The first priority he mentioned? Infrastructure, especially transportation infrastructure. Massachusetts, Green reported with alarm, now “ranks 50th out of 50 states in terms of functionally obsolete bridges.”

What didn’t come up?  How the Massachusetts Fiscal Alliance, an organization he founded, has contributed to our cellar-dwelling position.

Green established Mass Fiscal, as it’s known, six years ago, taking over the corporate charter of Empower Massachusetts, a voter-suppression group, and he served as its board chair until recently.  The self-described “non-partisan government watchdog group committed to holding the line against taxes,” Mass Fiscal has, in each electoral cycle, targeted 20 or so Democratic legislators and waged direct-mail campaigns against them, using inflammatory and factually-challenged accusations with nativist overtones, along the lines of: did you know that your lawmaker favors spending your tax dollars on immigrants who are in this country illegally rather than veterans who have sacrificed so much for our nation?

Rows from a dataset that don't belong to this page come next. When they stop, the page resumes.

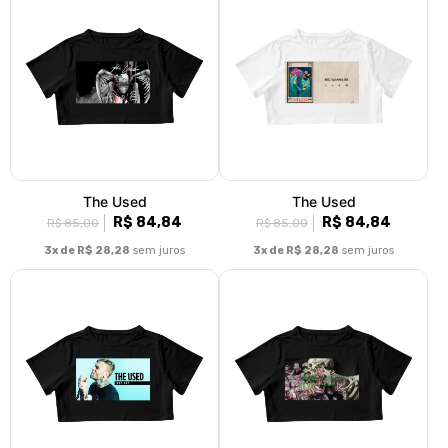
The Used
The Used
R$ 84,84
R$ 84,84
R$ 85,00
R$ 85,00
3x de R$ 28,28
sem juros
3x de R$ 28,28
sem juros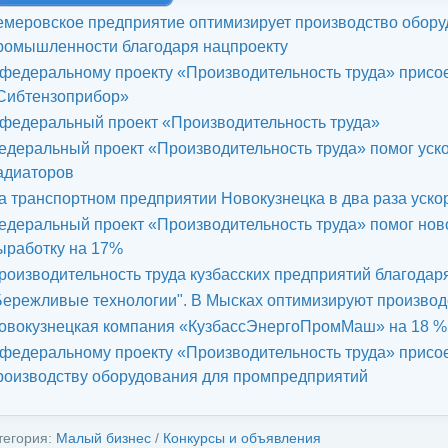
емеровское предприятие оптимизирует производство обор
ромышленности благодаря нацпроекту
 федеральному проекту «Производительность труда» присо
Сибтензоприбор»
 федеральный проект «Производительность труда»
едеральный проект «Производительность труда» помог уск
адиаторов
а транспортном предприятии Новокузнецка в два раза уско
едеральный проект «Производительность труда» помог нов
ыработку на 17%
роизводительность труда кузбасских предприятий благодаря
Бережливые технологии". В Мысках оптимизируют производ
овокузнецкая компания «КузбассЭнергоПромМаш» на 18 % 
 федеральному проекту «Производительность труда» присо
роизводству оборудования для промпредприятий
тегория:
Малый бизнес
/
Конкурсы и объявления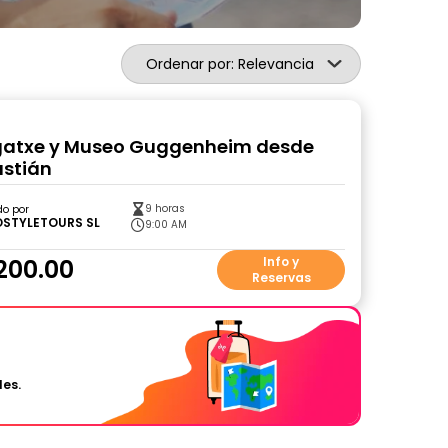
Ordenar por: Relevancia
gatxe y Museo Guggenheim desde
astián
9 horas
do por
STYLETOURS SL
9:00 AM
200.00
Info y
Reservas
les.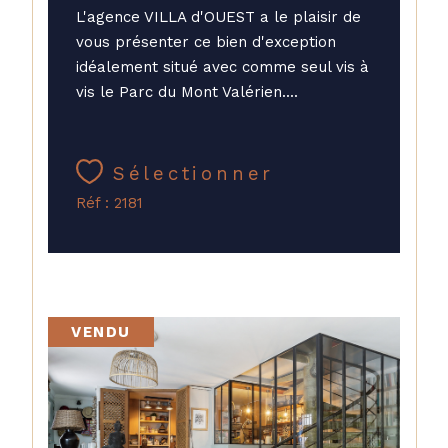
L'agence VILLA d'OUEST a le plaisir de
vous présenter ce bien d'exception
idéalement situé avec comme seul vis à
vis le Parc du Mont Valérien....
Sélectionner
Réf : 2181
VENDU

In the 2014 election, Mass Fiscal also supported the ballot question to repeal a law designed to raise transportation revenues by indexing our state’s gasoline tax to inflation. They supported the repeal — not because our transportation infrastructure was in fine shape without any additional funds — but only to impugn lawmakers for trying to raise taxes indirectly (and to add that “some politicians who voted for the increase also receive taxpayer funded reimbursements for their trips to the Statehouse in Boston”).  The repeal succeeded, leading Michael Widmer, then-president of the Massachusetts Taxpayers Foundation, to predict that lawmakers would soon need to “make a series of very tough choices because they’re going to find out quickly enough they don’t have enough money to fund basic maintenance of roads and bridges, never mind expansion.”

Sure enough, when the House passed its annual road-funding bill earlier this month, Transportation Committee chair William Straus, observed: “There’s no question when it comes to transportation needs and the status of the roads and bridges of the Commonwealth, the need is greater than our resources. There are greater unmet needs but the resources are finite in order to take care of municipal roads and bridges and those of the Commonwealth.”

So when candidate and Mass Fiscal founder Rick Green points to transportation infrastructure as a big problem that our lawmakers have failed to solve, he sounds a little bit like the boy who, having murdered his parents, calls on the court for mercy — owing to his being an orphan.